TASK OBJECTIVE: Convert every line of the material below into a JSON list of strings, one string per line, and omit the blank lines.

--- begin ---

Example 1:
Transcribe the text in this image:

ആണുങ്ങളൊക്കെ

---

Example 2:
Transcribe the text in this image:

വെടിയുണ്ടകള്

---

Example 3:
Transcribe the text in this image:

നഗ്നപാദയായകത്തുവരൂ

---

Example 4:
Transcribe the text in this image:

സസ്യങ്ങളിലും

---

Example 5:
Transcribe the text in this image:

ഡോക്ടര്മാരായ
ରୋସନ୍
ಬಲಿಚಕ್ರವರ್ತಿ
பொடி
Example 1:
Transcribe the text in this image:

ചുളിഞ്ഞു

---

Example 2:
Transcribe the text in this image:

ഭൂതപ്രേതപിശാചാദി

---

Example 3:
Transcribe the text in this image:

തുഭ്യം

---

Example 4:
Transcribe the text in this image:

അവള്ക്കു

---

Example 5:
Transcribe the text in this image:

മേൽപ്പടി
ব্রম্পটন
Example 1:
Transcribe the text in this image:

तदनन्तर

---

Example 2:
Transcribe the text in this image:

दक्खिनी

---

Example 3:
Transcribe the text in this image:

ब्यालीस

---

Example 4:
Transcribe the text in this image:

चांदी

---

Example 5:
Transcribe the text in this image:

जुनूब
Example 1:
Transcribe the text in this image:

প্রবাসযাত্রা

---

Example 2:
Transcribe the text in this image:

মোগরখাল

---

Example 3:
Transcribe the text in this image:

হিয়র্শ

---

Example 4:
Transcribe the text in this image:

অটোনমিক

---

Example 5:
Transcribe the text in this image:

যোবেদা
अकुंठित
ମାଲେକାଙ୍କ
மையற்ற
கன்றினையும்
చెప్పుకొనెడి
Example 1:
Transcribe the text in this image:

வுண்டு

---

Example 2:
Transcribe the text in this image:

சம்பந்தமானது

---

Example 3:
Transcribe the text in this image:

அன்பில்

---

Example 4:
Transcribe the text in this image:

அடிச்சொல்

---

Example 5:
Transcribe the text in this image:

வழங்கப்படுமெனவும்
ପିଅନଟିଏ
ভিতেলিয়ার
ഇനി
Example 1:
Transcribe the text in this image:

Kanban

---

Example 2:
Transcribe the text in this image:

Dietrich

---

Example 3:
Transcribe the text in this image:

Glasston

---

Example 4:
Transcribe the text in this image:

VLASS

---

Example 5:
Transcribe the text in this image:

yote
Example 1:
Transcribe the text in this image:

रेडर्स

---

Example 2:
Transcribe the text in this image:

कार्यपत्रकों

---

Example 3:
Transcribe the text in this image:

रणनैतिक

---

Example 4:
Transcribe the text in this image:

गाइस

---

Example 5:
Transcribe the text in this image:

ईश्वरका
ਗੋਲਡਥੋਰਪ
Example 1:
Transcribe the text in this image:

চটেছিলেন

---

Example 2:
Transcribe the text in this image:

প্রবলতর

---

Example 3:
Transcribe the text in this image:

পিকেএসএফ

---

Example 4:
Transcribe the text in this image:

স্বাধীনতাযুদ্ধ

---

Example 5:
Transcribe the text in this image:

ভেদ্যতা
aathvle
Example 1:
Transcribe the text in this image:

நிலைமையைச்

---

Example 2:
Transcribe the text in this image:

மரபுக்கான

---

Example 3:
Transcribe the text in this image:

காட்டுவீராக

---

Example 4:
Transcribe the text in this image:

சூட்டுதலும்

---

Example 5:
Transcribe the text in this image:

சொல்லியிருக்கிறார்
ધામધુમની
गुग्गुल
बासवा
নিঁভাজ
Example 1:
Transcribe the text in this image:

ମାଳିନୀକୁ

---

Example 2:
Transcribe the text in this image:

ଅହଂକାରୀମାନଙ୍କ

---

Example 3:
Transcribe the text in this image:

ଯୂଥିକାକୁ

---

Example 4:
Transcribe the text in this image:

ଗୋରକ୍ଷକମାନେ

--- end ---

ANSWER FOR THIS EXERCISE:
[
  "Example 1:",
  "Transcribe the text in this image:",
  "ആണുങ്ങളൊക്കെ",
  "---",
  "Example 2:",
  "Transcribe the text in this image:",
  "വെടിയുണ്ടകള്",
  "---",
  "Example 3:",
  "Transcribe the text in this image:",
  "നഗ്നപാദയായകത്തുവരൂ",
  "---",
  "Example 4:",
  "Transcribe the text in this image:",
  "സസ്യങ്ങളിലും",
  "---",
  "Example 5:",
  "Transcribe the text in this image:",
  "ഡോക്ടര്മാരായ",
  "ରୋସନ୍",
  "ಬಲಿಚಕ್ರವರ್ತಿ",
  "பொடி",
  "Example 1:",
  "Transcribe the text in this image:",
  "ചുളിഞ്ഞു",
  "---",
  "Example 2:",
  "Transcribe the text in this image:",
  "ഭൂതപ്രേതപിശാചാദി",
  "---",
  "Example 3:",
  "Transcribe the text in this image:",
  "തുഭ്യം",
  "---",
  "Example 4:",
  "Transcribe the text in this image:",
  "അവള്ക്കു",
  "---",
  "Example 5:",
  "Transcribe the text in this image:",
  "മേൽപ്പടി",
  "ব্রম্পটন",
  "Example 1:",
  "Transcribe the text in this image:",
  "तदनन्तर",
  "---",
  "Example 2:",
  "Transcribe the text in this image:",
  "दक्खिनी",
  "---",
  "Example 3:",
  "Transcribe the text in this image:",
  "ब्यालीस",
  "---",
  "Example 4:",
  "Transcribe the text in this image:",
  "चांदी",
  "---",
  "Example 5:",
  "Transcribe the text in this image:",
  "जुनूब",
  "Example 1:",
  "Transcribe the text in this image:",
  "প্রবাসযাত্রা",
  "---",
  "Example 2:",
  "Transcribe the text in this image:",
  "মোগরখাল",
  "---",
  "Example 3:",
  "Transcribe the text in this image:",
  "হিয়র্শ",
  "---",
  "Example 4:",
  "Transcribe the text in this image:",
  "অটোনমিক",
  "---",
  "Example 5:",
  "Transcribe the text in this image:",
  "যোবেদা",
  "अकुंठित",
  "ମାଲେକାଙ୍କ",
  "மையற்ற",
  "கன்றினையும்",
  "చెప్పుకొనెడి",
  "Example 1:",
  "Transcribe the text in this image:",
  "வுண்டு",
  "---",
  "Example 2:",
  "Transcribe the text in this image:",
  "சம்பந்தமானது",
  "---",
  "Example 3:",
  "Transcribe the text in this image:",
  "அன்பில்",
  "---",
  "Example 4:",
  "Transcribe the text in this image:",
  "அடிச்சொல்",
  "---",
  "Example 5:",
  "Transcribe the text in this image:",
  "வழங்கப்படுமெனவும்",
  "ପିଅନଟିଏ",
  "ভিতেলিয়ার",
  "ഇനി",
  "Example 1:",
  "Transcribe the text in this image:",
  "Kanban",
  "---",
  "Example 2:",
  "Transcribe the text in this image:",
  "Dietrich",
  "---",
  "Example 3:",
  "Transcribe the text in this image:",
  "Glasston",
  "---",
  "Example 4:",
  "Transcribe the text in this image:",
  "VLASS",
  "---",
  "Example 5:",
  "Transcribe the text in this image:",
  "yote",
  "Example 1:",
  "Transcribe the text in this image:",
  "रेडर्स",
  "---",
  "Example 2:",
  "Transcribe the text in this image:",
  "कार्यपत्रकों",
  "---",
  "Example 3:",
  "Transcribe the text in this image:",
  "रणनैतिक",
  "---",
  "Example 4:",
  "Transcribe the text in this image:",
  "गाइस",
  "---",
  "Example 5:",
  "Transcribe the text in this image:",
  "ईश्वरका",
  "ਗੋਲਡਥੋਰਪ",
  "Example 1:",
  "Transcribe the text in this image:",
  "চটেছিলেন",
  "---",
  "Example 2:",
  "Transcribe the text in this image:",
  "প্রবলতর",
  "---",
  "Example 3:",
  "Transcribe the text in this image:",
  "পিকেএসএফ",
  "---",
  "Example 4:",
  "Transcribe the text in this image:",
  "স্বাধীনতাযুদ্ধ",
  "---",
  "Example 5:",
  "Transcribe the text in this image:",
  "ভেদ্যতা",
  "aathvle",
  "Example 1:",
  "Transcribe the text in this image:",
  "நிலைமையைச்",
  "---",
  "Example 2:",
  "Transcribe the text in this image:",
  "மரபுக்கான",
  "---",
  "Example 3:",
  "Transcribe the text in this image:",
  "காட்டுவீராக",
  "---",
  "Example 4:",
  "Transcribe the text in this image:",
  "சூட்டுதலும்",
  "---",
  "Example 5:",
  "Transcribe the text in this image:",
  "சொல்லியிருக்கிறார்",
  "ધામધુમની",
  "गुग्गुल",
  "बासवा",
  "নিঁভাজ",
  "Example 1:",
  "Transcribe the text in this image:",
  "ମାଳିନୀକୁ",
  "---",
  "Example 2:",
  "Transcribe the text in this image:",
  "ଅହଂକାରୀମାନଙ୍କ",
  "---",
  "Example 3:",
  "Transcribe the text in this image:",
  "ଯୂଥିକାକୁ",
  "---",
  "Example 4:",
  "Transcribe the text in this image:",
  "ଗୋରକ୍ଷକମାନେ"
]